By Joseph Dempsey, Oct 29 2014 6:25PM
We all handle mental health problems differently. Some of us seek counselling, others try to put a brave face on things. For many more, depression proves to be a challenging obstacle to overcome, the recovery from which likely to take time, energy and work.
For illustrator James Osborn, that is particularly true. James has been working through his illness by creating a series of comic strips that convey a number of issues, from listlessness and apathy through to mania and isolation. Central to his unique sketches is Nanook, an amorphous polar bear dealing with the various issues that come with having a mental illness.
I asked James about Nanook, the creative processes behind its creation, and discovered how the sketches can help educate those looking to gain a more comprehensive understanding of mental health problems. And, in the month we celebrated World Mental Health Day, I asked, is depression still a stigma in today’s society?
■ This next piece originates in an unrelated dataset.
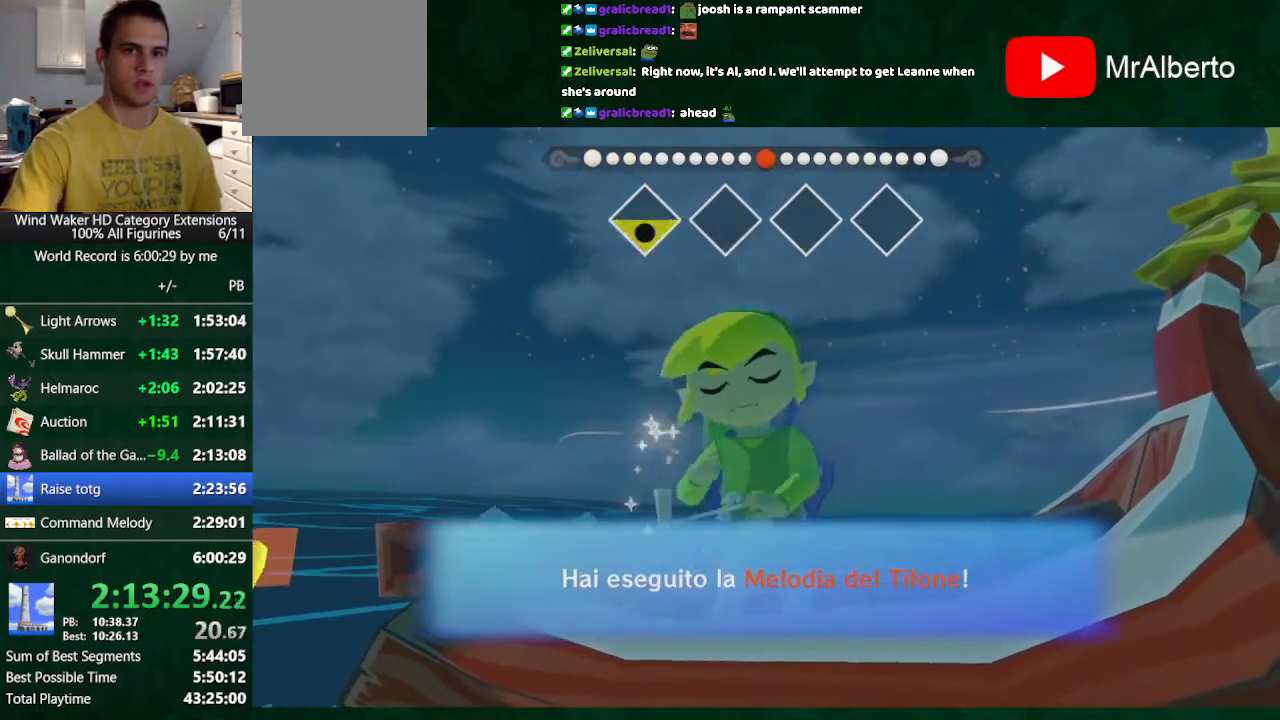
{"buttons": [], "left_stick": "center", "right_stick": "center", "events": []}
1. How did you come up with the idea for 'Nanook the Bipolar bear?
It was during a conversation, I can’t remember who with, but we were saying it would be good if there was a way for me to deal with having Bipolar through Illustration, which is one of my main passions. I love play on words and puns so very quickly the Bipolarbear was created. I then set about learning as much as I could about Polar Bears, mental illness, and the North Pole. The name Nanook translated roughly from one of the Inuit languages as 'of the north'. Many countries around the North Pole (e.g. Russia, Iceland and many of the Scandinavian countries) have similar words meaning roughly the same thing. I chose it because it sounded cool when I said it out loud. There are legends all through the colder regions to the north of a giant Polar Bear god, and an expedition team actually found some skeletons that were much larger than normal Polar Bears. It’s really interesting if a little off topic.
2. What creative processes do you go through in creating the comic strip?
Well when I started I was at uni and together with my tutors we came up with briefs for the first four. We started with an aspect of Bipolar Affective Disorder that is misunderstood or even unknown and trying to communicate it in a way that connects with people. I've carried on with that process since. It’s like I see a gap so I fill it. Then aesthetically I wanted to used pill packaging because medication in one of the hardest things for someone with any kind of depression to adjust too. I feel a need to represent my message with the aesthetics as well as the story line.
3. What do you hope to achieve from the comic strip?
It started because I wanted to deal with things myself and get to know the illness. Things very quickly it became about education, humour, and communication. My aim is to help those with mental health issues as well as educating others.
4. Some of your comics are quite humorous, like the see-saw sketch. Does creating a fictional character help with your mood?
Humour is essential without jokes and puns it’s very easy to give up. It’s also good science. Bipolar is caused by a chemical imbalance in the brain laughter releases some of the chemicals that the bipolar brain is short on. However I chose to use humour because it’s one of the most effective ways to communicate and educate (something I think 99 percent of school teachers forget). I was inspired by newspaper comics like Garfield with its dry kind of humour. As for the see-saw sketch, everyone love a bit of slapstick every so often.
5. How do you feel mental health issues are treated in today's society? Is it still a stigma, or do people have more compassion and understanding than they used to?
I think it depends on your immediate social group or family. I know my ex's Dad believed I should keep it a secret and not tell anyone but a lot of my friends are really open about their mental illness. In the social group I was part of at uni I was accepted and I wasn't treated with any disrespect. I know some people have been treated very badly and I myself have known occasions when my opinion has been discounted because I have a mental illness. There are a large amount of backward groups in society that unfortunately can’t seem to accept others for who they are. I find often in my experience that discrimination against those of us with mental health problems is interlinked with racism and homophobia. It’s usually groups who can’t accept anyone who is different from themselves that don't accept those with depression etc. (In my experience). I like to hope my generation will change that.